Après la représentation en première donnée lors de la semaine de la Journée mondiale du théâtre, «Woyzeck» de Oussama Ghanam, produite par le Théâtre national tunisien, présentée au public le week-end dernier, est une adaptation à la fois libre et étonnamment fidèle du texte de Georg Büchner. Une lecture théâtrale pertinente et une dramaturgie subtile.
Le texte est fragmenté, l’auteur allemand n’en a laissé que quelques brouillons. Georg Büchner est décédé très jeune, à l’âge de 23 ans, en 1837, en laissant un texte inachevé et fragmenté qui a permis à chaque metteur en scène de faire sa propre adaptation, l’ajuster selon sa vision, ses référents, sa culture, son époque et sa sensibilité.
Depuis les années vingt, cette pièce s’est imposée en envahissant les scènes du monde entier, mettant en place un processus de questionnements sans fin.
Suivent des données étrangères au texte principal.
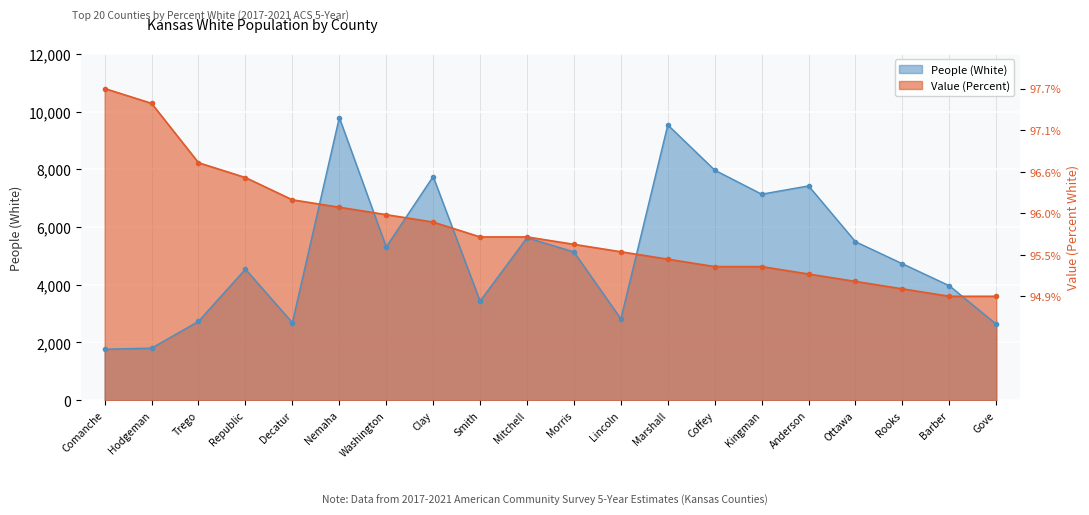

Is the value of Value (Percent) at Barber greater than the value of People (White) at Clay?

No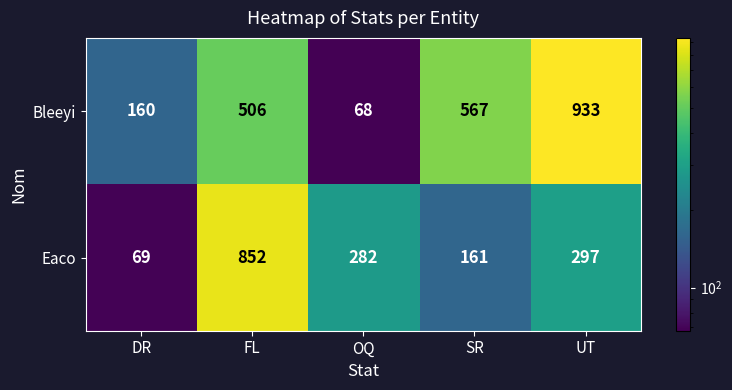

What is the difference between the maximum and minimum values in the Bleeyi series?

865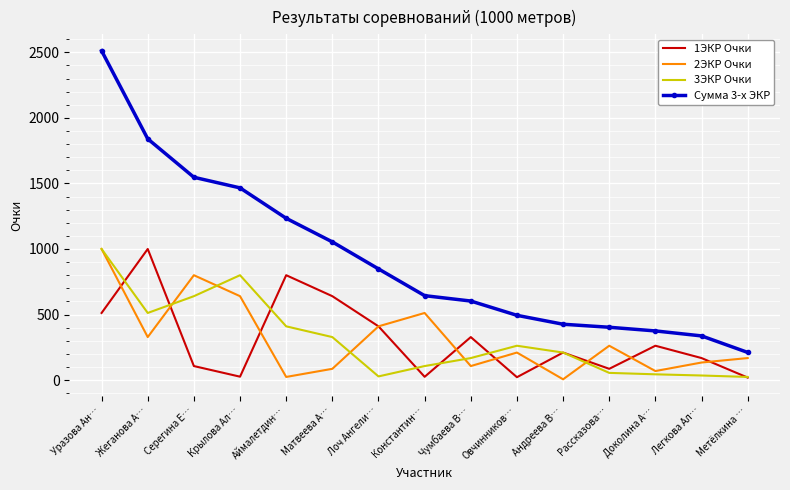

What is the difference between the maximum and minimum values in the 1ЭКР Очки series?

981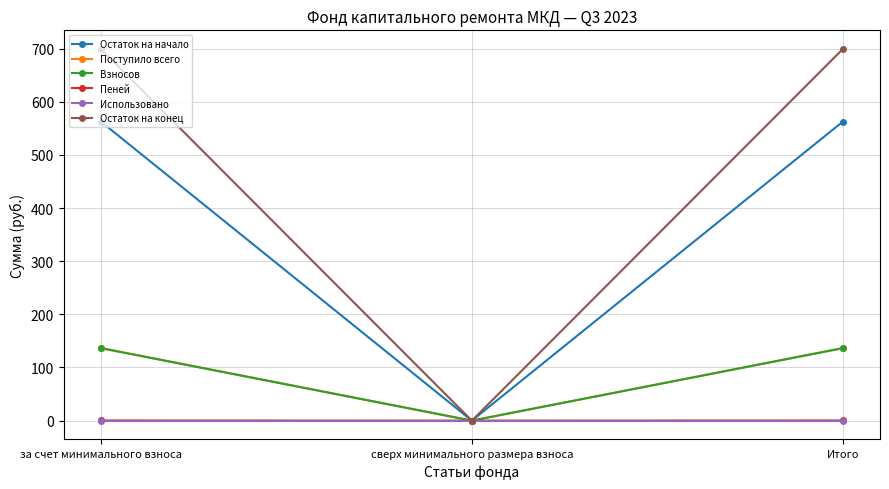

How many lines are shown in the chart?

6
Büchner déclarait : « Chaque homme est un abîme. On a le vertige quand on se penche dessus»
C’est de cette citation que Oussama Ghanam débute son travail. Deux personnages: Woyzeck et son fils, tous deux employés d’un célèbre hôtel du centre-ville de Tunis, sont sur le toit, ils balancent les jambes par-dessus bord et contemplent la vie d’en haut. Regarder la vie d’aussi haut, les gens qui passent, la ville qui vit leur permet de voir cette immensité effrayante, et l’insignifiance de l’être. La chute d’une femme de l’hôtel d’en face et son écrasement sur le bitume dans l’indifférence totale semble les ramener à leur triste existence.
Woyzeck est serveur, commis, garçon d’étage, cobaye de laboratoire, barbier…il fait toutes les tâches qu’on lui demande d’exécuter pour gagner sa vie, il donne la totalité de sa paye à sa bien-aimée, Mariem. Sa pathétique existence est, de surcroît, soumise à de mauvais traitements. C’est la descente aux enfers d’un homme essuie-pieds, poussé petit à petit vers la folie et le meurtre.
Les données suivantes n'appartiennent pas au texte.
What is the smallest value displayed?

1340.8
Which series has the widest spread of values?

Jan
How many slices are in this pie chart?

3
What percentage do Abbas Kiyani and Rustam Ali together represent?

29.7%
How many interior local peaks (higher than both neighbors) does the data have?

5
Mariem, sa compagne, est femme de chambre dans le même hôtel, elle subit, elle aussi, la violence de la gent masculine, elle se laisse prendre dans le piège de la décadence et la débauche sans grande conviction et exerce, à son tour, pression et humiliation sur Woyzeck. Violence insidieuse, décadence humaine, domination sociale…c’est dans ce marasme que Oussama Ghanam place ses personnages dont les contours ont été, au préalable, dessinés par Büchner, il les refaçonne à sa manière, élargit le spectre, les place dans un nouveau contexte tout en gardant les rapports de soumission et de subordination qui mènent Woyzeck à son triste sort.
Les questionnements du metteur en scène syrien, accueilli par le théâtre national tunisien le temps de cette création, rejoignent celle de l’auteur allemand, des questionnements sans fin sur l’abîme, sur la condition humaine, sur la violence, sur la dénature de l’humain. Certes les références de Ghanam sont différentes mais il a pu trouver l’équivalent dans sa propre culture. Sa dramaturgie mise en place préserve l’aspect éclaté de la fable en une série de scènes qui semblent échapper à toute architecture contraignante.
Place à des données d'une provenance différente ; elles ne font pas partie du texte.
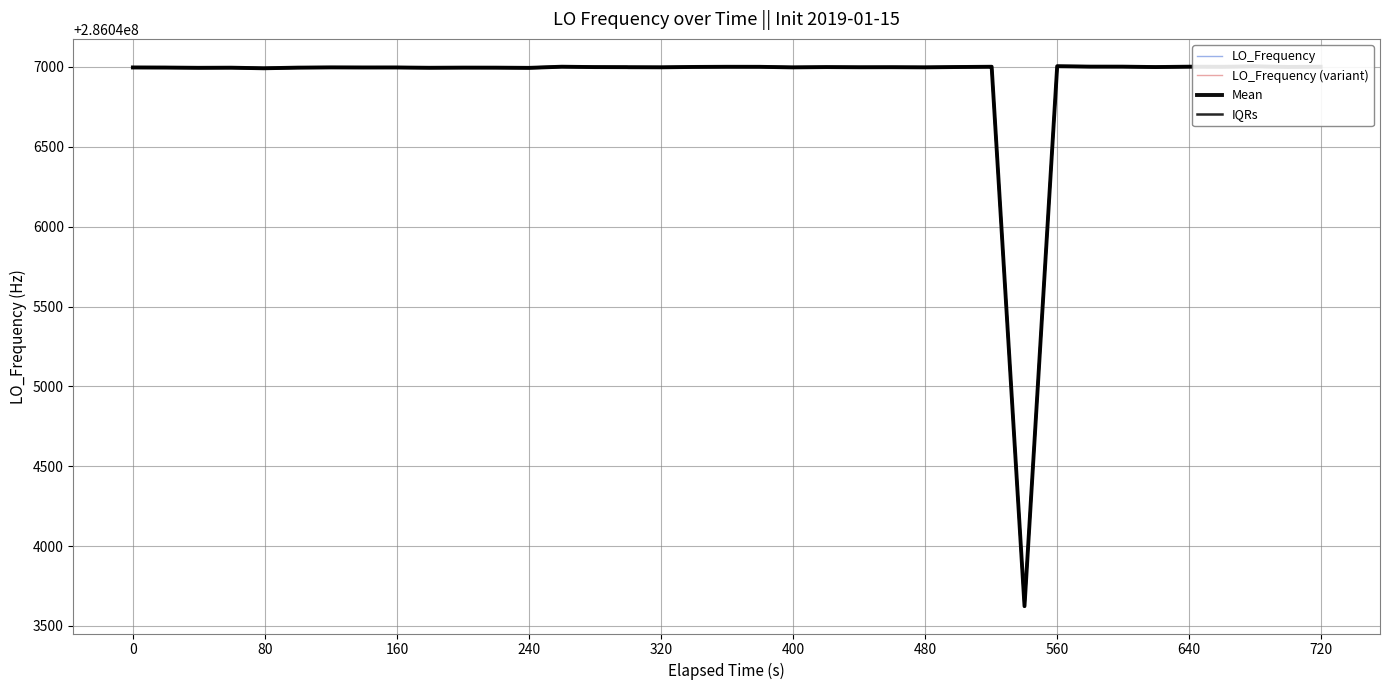

Reading right to left, what are all the values shown in this chart?

LO_Frequency: 286047001.1	286047001.5	286047004.3	286047002.5	286047002.4	286046999.7	286047002.2	286047001.7	286047003.7	286043624.7	286047001.3	286047001.3	286047000.4	286046998.7	286046999.3	286046998.7	286046999.4	286046998.1	286047001.0	286047000.6	286047001.0	286046998.5	286046998.7	286046998.7	286047000.8	286047002.3	286046995.1	286046995.6	286046996.0	286046995.6	286046997.8	286046996.8	286046997.2	286046995.1	286046992.3	286046992.3	286046994.3	286046994.5	286046995.7	286046996.4
LO_Frequency (variant): 286047000.7	286047003.6	286047006.1	286047001.1	286047001.6	286046997.2	286047002.8	286046999.7	286047005.0	286043623.8	286047000.8	286047002.6	286046997.7	286046998.2	286046997.6	286046998.6	286047001.8	286046997.6	286047001.2	286047002.6	286046999.2	286046998.8	286046998.8	286046999.4	286046999.1	286047002.0	286046994.8	286046996.2	286046995.8	286046994.8	286046998.5	286046998.0	286046995.1	286046995.1	286046992.3	286046991.4	286046994.8	286046994.5	286046995.1	286046998.4
Mean: 286047001.5	286047000.5	286047003.9	286047001.4	286047002.0	286046999.6	286047002.2	286047002.3	286047004.7	286043624.0	286047001.5	286047001.5	286046999.8	286046997.7	286046998.7	286046998.3	286046999.4	286046997.6	286047001.1	286047001.3	286047000.3	286046998.0	286046998.6	286046998.9	286046999.4	286047001.7	286046994.5	286046995.9	286046996.1	286046995.2	286046997.0	286046996.9	286046997.4	286046996.1	286046992.2	286046991.9	286046995.7	286046994.9	286046996.5	286046997.0
IQRs: 286047003.5	286047002.5	286047005.9	286047003.4	286047004.0	286047001.6	286047004.2	286047004.3	286047006.7	286043626.0	286047003.5	286047003.5	286047001.8	286046999.7	286047000.7	286047000.3	286047001.4	286046999.6	286047003.1	286047003.3	286047002.3	286047000.0	286047000.6	286047000.9	286047001.4	286047003.7	286046996.5	286046997.9	286046998.1	286046997.2	286046999.0	286046998.9	286046999.4	286046998.1	286046994.2	286046993.9	286046997.7	286046996.9	286046998.5	286046999.0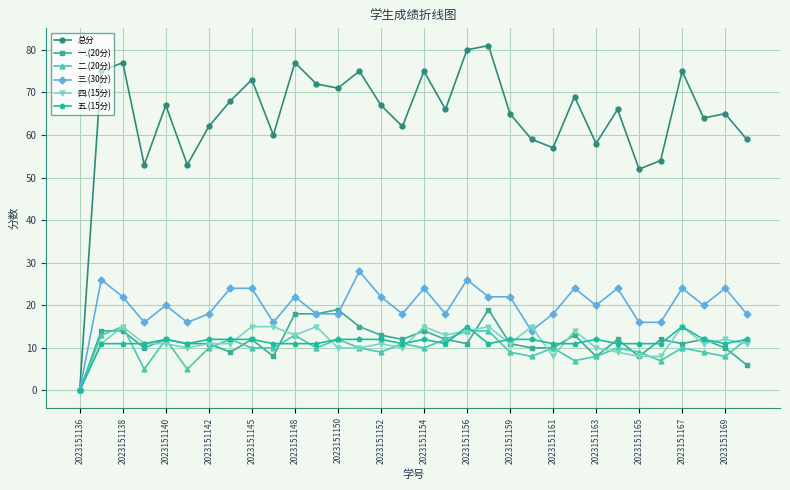

True or false: 总分 has more than 1 points higher than both neighbors.

True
Oussama Ghanam construit l’état psychologique du personnage strate par strate, comme un jeu de tour de blocs de bois où aucune pièce n’est stable jusqu’à la dernière pièce qui vient faire s’écrouler le tout.
Woyzeck, c’est la terrible histoire d’un individu nié dans sa part d’humanité qui finit par se conformer parfaitement au rôle que la société lui assigne en adoptant le comportement bestial que celle-ci attend de lui, confortant ainsi a posteriori le regard posé sur sa personne . Voilà donc une pièce bien pessimiste sur le genre humain ébauchée par un jeune auteur allemand, revue par un dramaturge et metteur en scène syrien avec une belle énergie est déployée par moments, un rythme qui se tient et une Lobna Mlika dans le rôle de Mariem toujours aussi éblouissante.